Embarking on a cloud-native journey brings its own set of weather patterns, with risks and rewards as variable as the climate. In this vibrant ecosystem, risk management becomes a craft of its own, one that requires finesse and a keen eye for the ever-changing horizon.

GitOps emerges as a lighthouse in this environment, guiding ships safely to port.
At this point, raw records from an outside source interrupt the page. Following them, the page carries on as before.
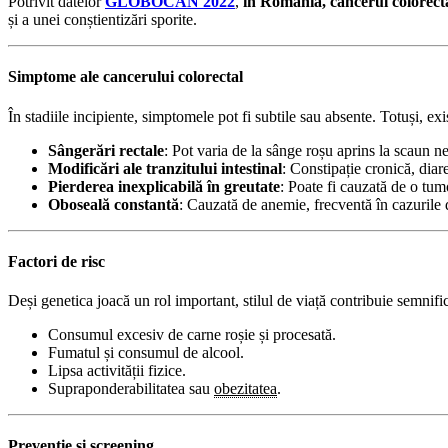
Potrivit datelor
GLOBOCAN 2022
,
în România, cancerul colorectal 
și a unei conștientizări sporite.
Simptome ale cancerului colorectal
În stadiile incipiente, simptomele pot fi subtile sau absente. Totuși, ex
Sângerări rectale
: Pot varia de la sânge roșu aprins la scaun n
Modificări ale tranzitului intestinal
: Constipație cronică, diar
Pierderea inexplicabilă în greutate
: Poate fi cauzată de o tum
Oboseală constantă
: Cauzată de anemie, frecventă în cazurile 
Factori de risc
Deși genetica joacă un rol important, stilul de viață contribuie semnifica
Consumul excesiv de carne roșie și procesată.
Fumatul și consumul de alcool.
Lipsa activității fizice.
Supraponderabilitatea sau
obezitatea
.
Prevenție și screening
By integrating version control for infrastructure as code, GitOps ensures that each deployment is not just a launch into the unknown but a calculated step with a clear recovery path.

Consider this: in a cloud-native world, risks are like storms; they’re inevitable. GitOps, however, provides the barometer to anticipate them and the tools to weather them. It’s about creating consistent and recoverable states that turn potential disasters into mere moments of adjustment, ensuring that your cloud-native journey is both adventurous and secure.

Let’s set sail with a tangible example. Imagine a financial services company managing their customer data across several cloud services. They decide to update their data encryption across all services to bolster security. In a pre-GitOps world, this could be a treacherous voyage with manual updates, risking human error, and potential data breaches.

Enter GitOps. The company uses a Git repository to manage their infrastructure code, automating deployments through a CI/CD pipeline. The update is coded once, reviewed, and merged into the main branch. The CI/CD pipeline picks up the change, deploying it across all services systematically. When a flaw in the encryption method is detected, rather than panic, they simply roll back to the previous version of the code in Git, instantly reverting all services to the last secure state.

This isn’t just theory; it’s a practice that keeps the company’s digital fleet agile and secure, navigating the cloud seas with the assurance of GitOps as their compass.

Sailing Ahead: Mastering the Winds of Technological Change

As we draw the curtains on our exploration, let’s anchor our thoughts on embracing GitOps for a future-proof voyage into the realms of cloud-native and serverless technologies. Adopting GitOps is not just about upgrading tools; it’s about cultivating an organizational culture that learns, adapts, and trusts in the power of automation.

It’s akin to teaching an entire crew to sail in unison, navigating through the unknown with confidence and precision. By fostering this mindset, we prepare not just for the technology of today but for the innovations of tomorrow, making each organization a flagship of progress and resilience in the digital sea. Let’s set our sails high and embrace these winds of change with the assurance that GitOps provides, charting a course towards a horizon brimming with possibilities.